I write a lot of guitar tabs for my personal projects, and I wrote a few tabs for some Mejibray, Deviloof, and Arlequin songs a while ago, just for fun. I might start doing that again, upload them to Ultimate Guitar, and maybe post them here for anyone who’s interested, and also maybe to get a list of songs that haven’t really been tabbed out yet. I still haven’t found proper tabs for Anata no Tame no Koni Inochi by The GazettE yet, so that might be my next project.
woahhh okay, I do like Nightmare so I’ll def try to keep trying to play their songs and I’ll def try to play buck-tick
Guitarist who plays in 2 bands here!
- Practice, practice, practice
- Make sure you’re learning and playing songs you usually also like and listen to. This helps with motivation and the joy of playing and progressing.
- I personally learned most through Songsterr and live dvds
- Uruha from gazette taught me almost everything I know today
- At the start, tabs felt so overwhelming because, as you yourself said, you can’t really follow the more complex parts.
- Solution to that is to stick with what you can and slowly build up.
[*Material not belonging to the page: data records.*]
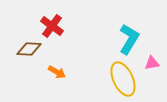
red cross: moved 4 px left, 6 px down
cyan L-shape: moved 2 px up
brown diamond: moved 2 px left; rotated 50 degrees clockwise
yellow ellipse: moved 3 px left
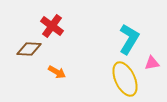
yellow ellipse: moved 2 px right
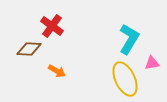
orange arrow: moved 1 px up
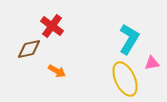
brown diamond: rotated 15 degrees counterclockwise
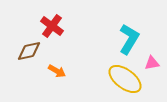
brown diamond: moved 2 px down
yellow ellipse: rotated 28 degrees counterclockwise
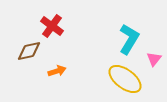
pink triangle: moved 2 px right, 4 px up; rotated 42 degrees counterclockwise
orange arrow: rotated 48 degrees counterclockwise
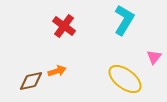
red cross: moved 12 px right
cyan L-shape: moved 5 px left, 19 px up
brown diamond: moved 2 px right, 30 px down
pink triangle: moved 2 px up
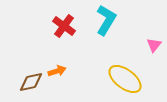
cyan L-shape: moved 18 px left
pink triangle: moved 12 px up
brown diamond: moved 1 px down
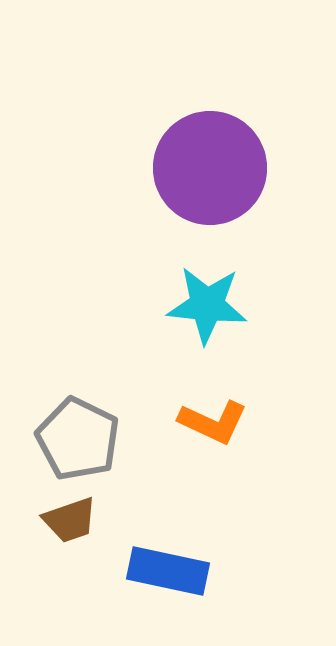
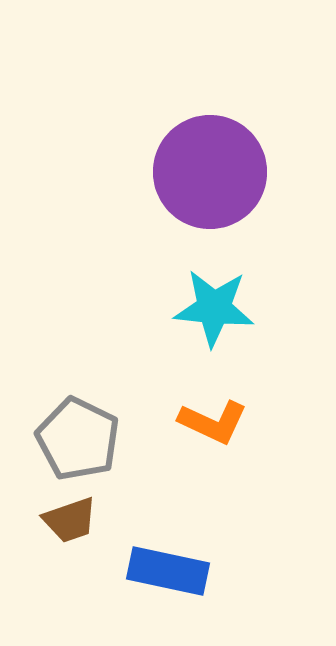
purple circle: moved 4 px down
cyan star: moved 7 px right, 3 px down
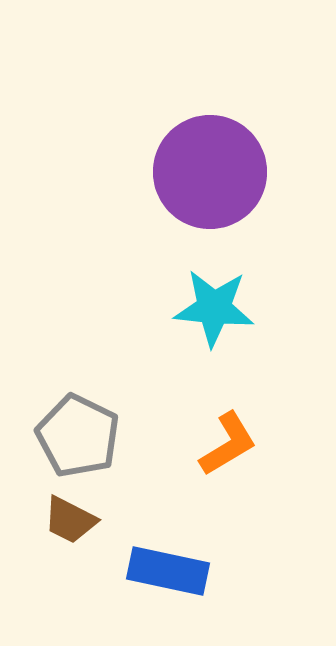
orange L-shape: moved 15 px right, 22 px down; rotated 56 degrees counterclockwise
gray pentagon: moved 3 px up
brown trapezoid: rotated 46 degrees clockwise
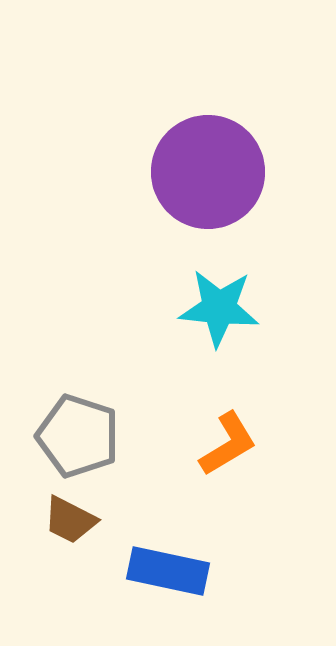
purple circle: moved 2 px left
cyan star: moved 5 px right
gray pentagon: rotated 8 degrees counterclockwise
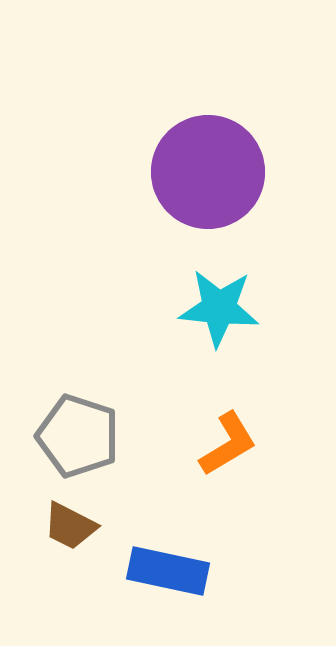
brown trapezoid: moved 6 px down
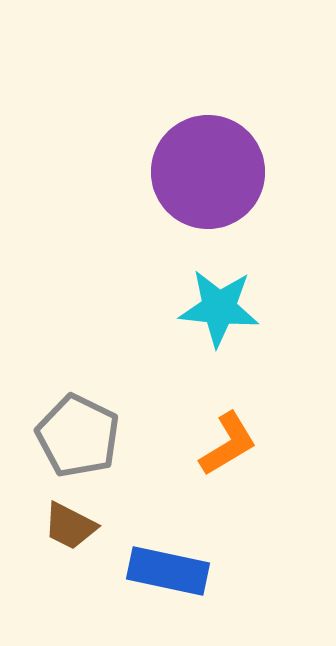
gray pentagon: rotated 8 degrees clockwise
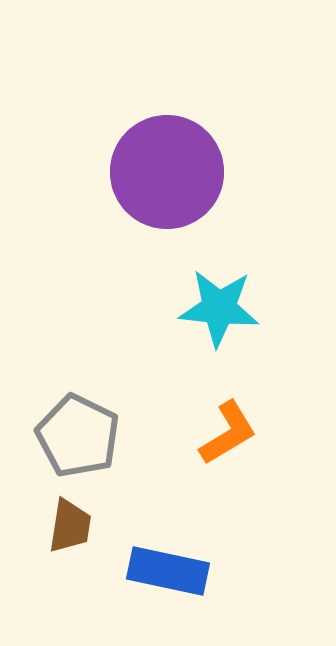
purple circle: moved 41 px left
orange L-shape: moved 11 px up
brown trapezoid: rotated 108 degrees counterclockwise
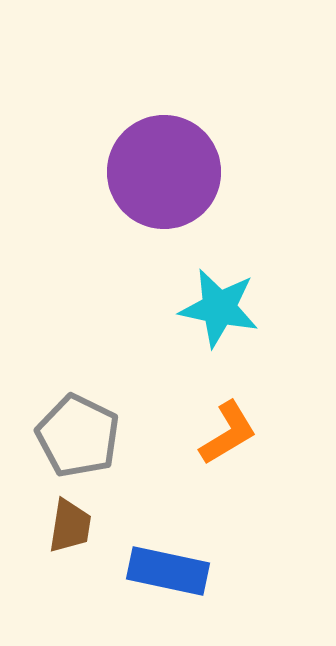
purple circle: moved 3 px left
cyan star: rotated 6 degrees clockwise
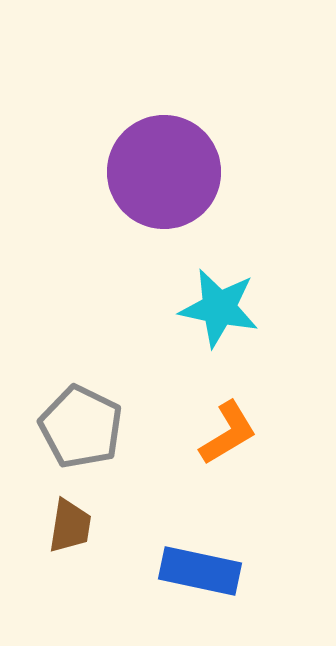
gray pentagon: moved 3 px right, 9 px up
blue rectangle: moved 32 px right
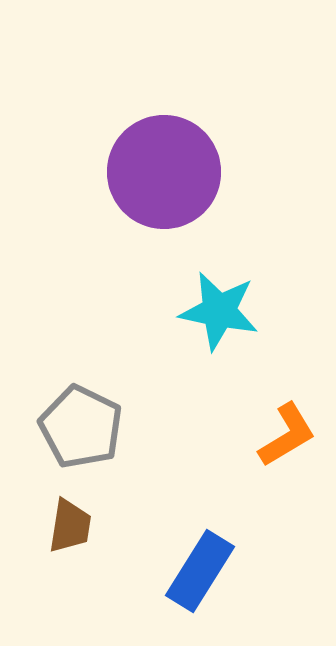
cyan star: moved 3 px down
orange L-shape: moved 59 px right, 2 px down
blue rectangle: rotated 70 degrees counterclockwise
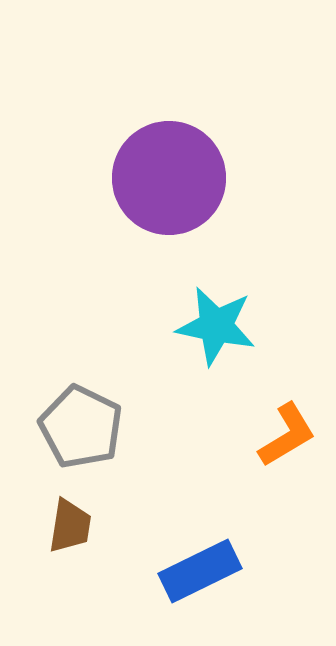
purple circle: moved 5 px right, 6 px down
cyan star: moved 3 px left, 15 px down
blue rectangle: rotated 32 degrees clockwise
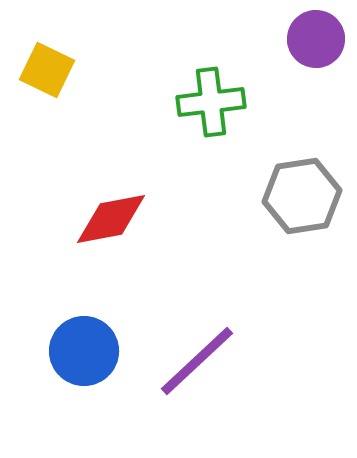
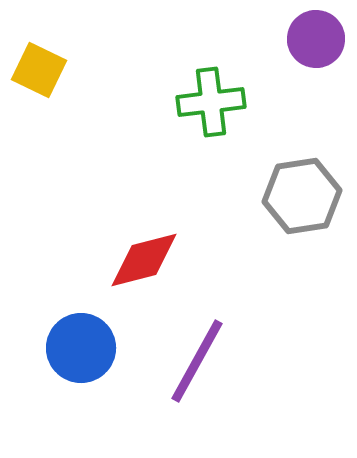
yellow square: moved 8 px left
red diamond: moved 33 px right, 41 px down; rotated 4 degrees counterclockwise
blue circle: moved 3 px left, 3 px up
purple line: rotated 18 degrees counterclockwise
You don’t need to know every lead-part of a song, focus on rhythm to begin with
- You got this!
I desperately need tabs for 貴方ノ為ノ此ノ命
It’s been driving me nuts for years but I can’t seem to figure it out by ear
Them and the GazettE. I learned a lot of interesting metal and “VK chords” from them.
THIS. Luke & I learned A LOT from *just* the GazettE alone. Loads of hours going over inverted chords, tri-tone panic chords, and guitar cabs/heads/effects/tones.
idk how I missed this
Honestly, pick a band whose guitar work you REALLY love (for me, JDA, the GazettE, girugamesh), and start working toward some of your favorite songs.
PRACTICE.
I’ve fallen out of practice because I’ve been busy with life and projects, but I cant stress this enough. Expect to suck for a while. Try to learn songs whole, not just the riffs or solos.
I recommend JustinGuitar to solidify the basics and learn some music theory. You’ll need a slight baseline of workable theory to start with vkei and JRock. (mostly scales and triads. You can build knowledge of the fretboard with those alone.) Once you listen to more music, you’ll start noticing patterns, chords and scale usage across songs.
For example, the Royal Road Progression is EVERYWHERE in Japanese music. IV - V - iii - i. https://m.youtube.com/watch?v=6aezSL_GvZA Once you hear it, you can’t unhear it. There’s a lot of jazz chords and progressions off in there too, like 7th chords. But, there’s a lot of easy songs that just use the Pentatonic/Blues scale, too.
Build a compendium of songs and make it the bulk your practice session. Don’t be afraid to switch out a song if it’s too hard. I’ve had songs I was absolutely stale hot dog water at for a month. I go and practice another song that’s difficult in a different way, and suddenly that original song is easy!
If you ever need suggestions, there are some honestly cool and knowledgeable people on this forum (myself included) that’d love to help.